Fly Up! 262

モドル | ススム | モクジ
 小島のスマッシュが相手のコートへと突き刺さる。真正面から強引に打ち抜いたシャトル。田中も眼前に来ていただけに反応できたはずだったが、その手がついに動くことはなかった。

「ポイント。フィフティーンラブ(15対0)。マッチウォンバイ、南北海道、小島」

 審判が得点を告げることで、男子シングルスの終わりが来る。小島は軽く息を切らせていたが、すぐに整えてネット前に歩み寄る。小島とは異なり、田中は両膝に手を置いて俯いたまましばらくは動くことが出来なかった。圧倒的な力の差を前に最後まで心は折れなかったが、折れないだけでは小島には対抗できなかった事実。次々と打開策を潰されていく光景に対して悲鳴に近いものさえ上がり、勝っているはずの武達でさえも鬼気迫るものを感じてあまり大きく応援ができなかったほどだ。

「ありがとうございました」

 よろけながら前に出てきた田中と小島は淡々と挨拶をして握手をしてから武達の元へと戻ってくる。体中に張り巡らされていたピリピリとした空気が、コートを出たところで霧散していくのが武には感じられた。同時に表情も柔らかくなり、手が届く位置に来た時には笑顔が浮かんでいた。

「まずは一勝!」

 小島がそう言って右手を上げたところに、まずは吉田が自分の右手を叩きつける。乾いた音が響いたと同時に小島が進みだし、順番に手を叩いて行く。

「っし。順調な滑り出しだったろ?」

 小島の笑みに全員が顔をほころばせて頷く。武もまた同じように笑っていたが、小島が強引に空気を変えようとしているのは分かった。武だけではなく誰もが分かっていたからこそ、小島の試みに乗ったのだろう。小島が気合を体中にみなぎらせてプレイをするのはけして悪いことではない。鬼気迫る様子に全員が飲まれただけで、よいスタートなのも変わらない。
 それでも、声をかけづらかったのは確かで、小島も自分が前に気合を出し過ぎたことを理解したのだろう。自分から声をかけやすいような空気に染め上げていた。そうやって場の空気を読むというのは、今までの小島とどこか違うように武には思える。

(チームになってるんだろうな、俺達も)

 今、過ごしている一週間が終われば、南北海道代表のこのチームは解散してそれぞれの中学へと戻る。この大会のためだけに構成されたドリームチームの中で小島はエースとして空気を作ろうとしているのかもしれない。

「それでは第二試合を始めます」
「よし、早坂ー。次に続けよ!」

 武が考えている間に小島が言い、ちょうど審判が次の試合の開始を告げる。ラケットを持って前に出た早坂は武達の方を向いて軽く微笑んで手を振る。見る者を安心させるような笑み。
 しかし、武は心に不安が広がっていった。
 コートに向かう早坂。その背中がいつもよりも小さく見える。女子にしては高い身長の早坂はたいていの女子よりは背が高い。市内で彼女より背が高いのは瀬名くらいだ。だが、それ以上に早坂は大きく見えていた。
 彼女の体から発せられる自信。気迫。名前はいくつか言えるだろうが、試合に臨む時に生まれるオーラのようなものだ。
 しかし、今の早坂からは何も感じない。ただ、コートに立ち、握手をしてサーブ権を取る。一連の動作も機械的に行っただけで意思が感じられない。ここまで早坂が試合を始めるという時に不安に思ったことは武にはなかった。
 ふと視線を移すと、吉田や小島。更には瀬名や姫川も表情が暗い。その顔色を見て藤田や清水、安西と岩代が何かおかしなことが起こっていると悟る。

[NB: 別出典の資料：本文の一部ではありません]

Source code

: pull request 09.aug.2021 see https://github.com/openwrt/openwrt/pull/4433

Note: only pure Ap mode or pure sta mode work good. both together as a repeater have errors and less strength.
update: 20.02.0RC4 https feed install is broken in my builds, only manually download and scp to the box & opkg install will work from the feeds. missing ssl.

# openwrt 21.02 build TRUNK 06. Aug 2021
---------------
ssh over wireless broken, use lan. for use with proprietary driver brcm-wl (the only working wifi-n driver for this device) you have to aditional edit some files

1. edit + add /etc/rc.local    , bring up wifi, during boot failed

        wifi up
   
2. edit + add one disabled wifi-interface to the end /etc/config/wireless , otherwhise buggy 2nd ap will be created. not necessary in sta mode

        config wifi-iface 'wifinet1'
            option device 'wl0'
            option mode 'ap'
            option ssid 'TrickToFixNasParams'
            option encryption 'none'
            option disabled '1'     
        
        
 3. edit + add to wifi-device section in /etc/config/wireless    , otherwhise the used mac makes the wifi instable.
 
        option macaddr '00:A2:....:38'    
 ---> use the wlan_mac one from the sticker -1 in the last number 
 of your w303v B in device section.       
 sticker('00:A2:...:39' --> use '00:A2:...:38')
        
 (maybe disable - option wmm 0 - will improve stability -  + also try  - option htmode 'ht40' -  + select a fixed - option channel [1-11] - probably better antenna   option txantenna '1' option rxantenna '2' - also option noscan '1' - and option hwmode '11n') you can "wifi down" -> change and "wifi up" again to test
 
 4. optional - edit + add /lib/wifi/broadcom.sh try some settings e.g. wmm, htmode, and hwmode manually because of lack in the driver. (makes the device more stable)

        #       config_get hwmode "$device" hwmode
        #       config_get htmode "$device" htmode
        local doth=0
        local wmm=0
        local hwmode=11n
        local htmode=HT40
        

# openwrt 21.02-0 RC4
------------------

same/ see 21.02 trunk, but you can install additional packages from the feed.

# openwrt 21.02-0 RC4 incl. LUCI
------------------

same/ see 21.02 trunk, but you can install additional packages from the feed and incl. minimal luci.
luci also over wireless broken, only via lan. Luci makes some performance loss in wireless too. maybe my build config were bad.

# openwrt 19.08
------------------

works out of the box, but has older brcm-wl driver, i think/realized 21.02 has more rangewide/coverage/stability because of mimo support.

「イレブンポイントスリーゲームマッチ、ラブオールプレイ(0対0)」
『お願いします』

 相手と同時に口にする早坂だったが、その声は相手にかき消される寸前だった。シャトルを構えてロングサーブを放つ。それからコート中央に腰を落とした早坂だったが、相手が放ったスマッシュがストレートにシングルスライン上に落ちたことで一瞬でサービスオーバーとなってしまった。

「ナイッショー! あい!」

 静岡側から明るい声援がコートに届き、かけられた本人は笑みを浮かべる。早坂は浮かない顔でシャトルを返し、レシーブ位置についた。
 武はプログラムから相手の選手が誰なのかを確かめる。静岡代表の団体のメンバーを眺めて、先ほど呼ばれた名前を見つける。
 藤原青依。その名前は武も見覚えがあった。吉田から読ませてもらったバドミントンマガジンの全国大会のトーナメント表に名前が載っていたと思いだす。少し変わった名前だけに目についたのだ。最終的な成績は忘れたが、全国に出てくるシングルスプレイヤーである以上、単純に考えれば全国に行けなかった早坂よりも格上ということになる。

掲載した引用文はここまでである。